Bloc de texte:
________________________

Inquiétude grandissante face aux adoptions illégales au Népal

Publié le 3 septembre 2008 sur OSIBouaké.org

Katmandou, 3 septembre 2008 (IRIN) - Depuis quatre ans, Nirmala Thapa, 35 ans, lutte pour récupérer ses trois enfants, qui vivent en Espagne depuis qu’ils ont été adoptés illégalement par l’intermédiaire d’un foyer népalais pour enfants.

« Sa situation semble désespérée. On l’a dupée en lui faisant signer tous les documents juridiques attestant qu’elle renonçait à ses droits sur ses enfants », a expliqué à IRIN Madhav Pradhan, directeur de Child Workers in Nepal (CWIN), une organisation non-gouvernementale (ONG) spécialisée dans la protection de l’enfance.

Confrontée à des difficultés financières après le décès de son mari, Mme Thapa n’a pas pu envoyer ses six enfants à l’école, dont trois avaient moins de 10 ans.

Un foyer pour enfants de la région lui a proposé d’héberger ses trois plus jeunes enfants et de leur offrir une éducation, lui demandant de signer un document à cet effet. Mais Mme Thapa n’a pas su lire les papiers en question, un document juridique par lequel elle consentait à l’adoption de ses enfants.

Après plusieurs mois, elle a appris que ces derniers avaient été envoyés à l’étranger. Bien qu’elle ait demandé qu’ils reviennent, le foyer pour enfants l’a menacée de la faire arrêter et d’engager des poursuites à son encontre.

Les autorités locales ont refusé de l’aider, expliquant qu’elle avait renoncé à ses droits parentaux et que l’adoption avait été approuvée par le ministère des Femmes, des enfants et de la protection sociale, qui prend la décision finale en matière d’adoptions, selon CWIN.

Vente d’enfants

Un rapport intitulé A study on inter-country adoption and its influence on child protection in Nepal [Une étude sur l’adoption internationale et son influence sur la protection des enfants au Népal] a été publié dernièrement par le Fonds des Nations Unies pour l’enfance (UNICEF) et la Fondation Terre des hommes (TDH), une ONG suisse d’aide aux enfants.

Cette étude a révélé que la vente, les enlèvements et la traite d’enfants avaient lieu dans un environnement mal réglementé. Le rapport de 62 pages est l’aboutissement d’une étude de six mois, menée par les chercheurs du Centre for Research on Environment, Health and Population Activities, une ONG nationale, et les défenseurs des droits de l’enfant du Népal.

« Nous ne sommes pas contre l’adoption », a affirmé Gillian Mellsop, représentante de l’UNICEF Népal, tout en ajoutant néanmoins qu’une industrie s’était développée autour de l’adoption, dans le cadre de laquelle le profit prenait le pas sur l’intérêt de l’enfant.

________________________

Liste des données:
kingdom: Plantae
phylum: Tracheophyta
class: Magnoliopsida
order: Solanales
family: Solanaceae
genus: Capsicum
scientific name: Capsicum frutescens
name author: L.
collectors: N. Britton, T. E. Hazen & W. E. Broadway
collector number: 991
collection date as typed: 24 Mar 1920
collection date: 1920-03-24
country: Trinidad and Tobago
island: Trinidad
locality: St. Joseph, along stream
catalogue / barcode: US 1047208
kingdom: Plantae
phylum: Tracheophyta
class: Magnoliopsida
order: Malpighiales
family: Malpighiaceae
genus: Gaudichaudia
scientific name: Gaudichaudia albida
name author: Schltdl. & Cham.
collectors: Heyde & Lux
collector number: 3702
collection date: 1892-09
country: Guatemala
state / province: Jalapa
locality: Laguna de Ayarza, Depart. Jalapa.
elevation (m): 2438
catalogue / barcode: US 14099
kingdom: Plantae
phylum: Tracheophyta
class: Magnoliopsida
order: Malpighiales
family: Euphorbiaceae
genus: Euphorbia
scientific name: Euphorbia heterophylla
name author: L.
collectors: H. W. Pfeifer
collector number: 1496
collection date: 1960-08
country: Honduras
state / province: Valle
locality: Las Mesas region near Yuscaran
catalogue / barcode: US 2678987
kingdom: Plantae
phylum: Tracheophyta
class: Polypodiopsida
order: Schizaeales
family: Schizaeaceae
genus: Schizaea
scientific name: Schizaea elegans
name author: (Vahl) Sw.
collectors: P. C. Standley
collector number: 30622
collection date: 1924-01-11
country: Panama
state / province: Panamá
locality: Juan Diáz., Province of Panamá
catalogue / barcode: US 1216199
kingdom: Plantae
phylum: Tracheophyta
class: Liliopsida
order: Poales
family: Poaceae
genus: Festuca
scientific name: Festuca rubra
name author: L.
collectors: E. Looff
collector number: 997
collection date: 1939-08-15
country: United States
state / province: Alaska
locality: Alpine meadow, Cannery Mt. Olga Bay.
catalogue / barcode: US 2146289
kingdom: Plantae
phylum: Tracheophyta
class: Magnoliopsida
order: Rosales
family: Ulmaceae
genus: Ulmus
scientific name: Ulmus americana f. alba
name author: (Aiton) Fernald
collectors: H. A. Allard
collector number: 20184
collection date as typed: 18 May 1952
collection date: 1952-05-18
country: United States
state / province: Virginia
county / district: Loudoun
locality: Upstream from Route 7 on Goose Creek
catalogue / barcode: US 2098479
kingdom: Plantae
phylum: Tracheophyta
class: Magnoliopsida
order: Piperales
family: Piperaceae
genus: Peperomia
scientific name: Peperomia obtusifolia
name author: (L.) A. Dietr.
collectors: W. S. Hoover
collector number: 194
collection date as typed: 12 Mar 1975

________________________

Exercice court 1: Recopiez le passage du texte sur les adoptions illégales au Népal. Commencez aux mots « Katmandou, 3 septembre » et arrêtez-vous après « moins de 10 ans. ».
Exercice court 2: Dites, s'il vous plaît, si chacune des affirmations suivantes concorde avec le texte sur les adoptions illégales au Népal. Répondez par oui ou par non et citez les mots décisifs du texte. (a) Mme Thapa avait six enfants. (b) L'étude à l'origine du rapport a duré un an. (c) Les autorités locales ont aidé Mme Thapa à récupérer ses enfants.

Réponse rédigée 1:
Katmandou, 3 septembre 2008 (IRIN) - Depuis quatre ans, Nirmala Thapa, 35 ans, lutte pour récupérer ses trois enfants, qui vivent en Espagne depuis qu’ils ont été adoptés illégalement par l’intermédiaire d’un foyer népalais pour enfants.

« Sa situation semble désespérée. On l’a dupée en lui faisant signer tous les documents juridiques attestant qu’elle renonçait à ses droits sur ses enfants », a expliqué à IRIN Madhav Pradhan, directeur de Child Workers in Nepal (CWIN), une organisation non-gouvernementale (ONG) spécialisée dans la protection de l’enfance.

Confrontée à des difficultés financières après le décès de son mari, Mme Thapa n’a pas pu envoyer ses six enfants à l’école, dont trois avaient moins de 10 ans.

Réponse rédigée 2:
(a) Oui : « Mme Thapa n’a pas pu envoyer ses six enfants à l’école ».
(b) Non : « l’aboutissement d’une étude de six mois ».
(c) Non : « Les autorités locales ont refusé de l’aider ».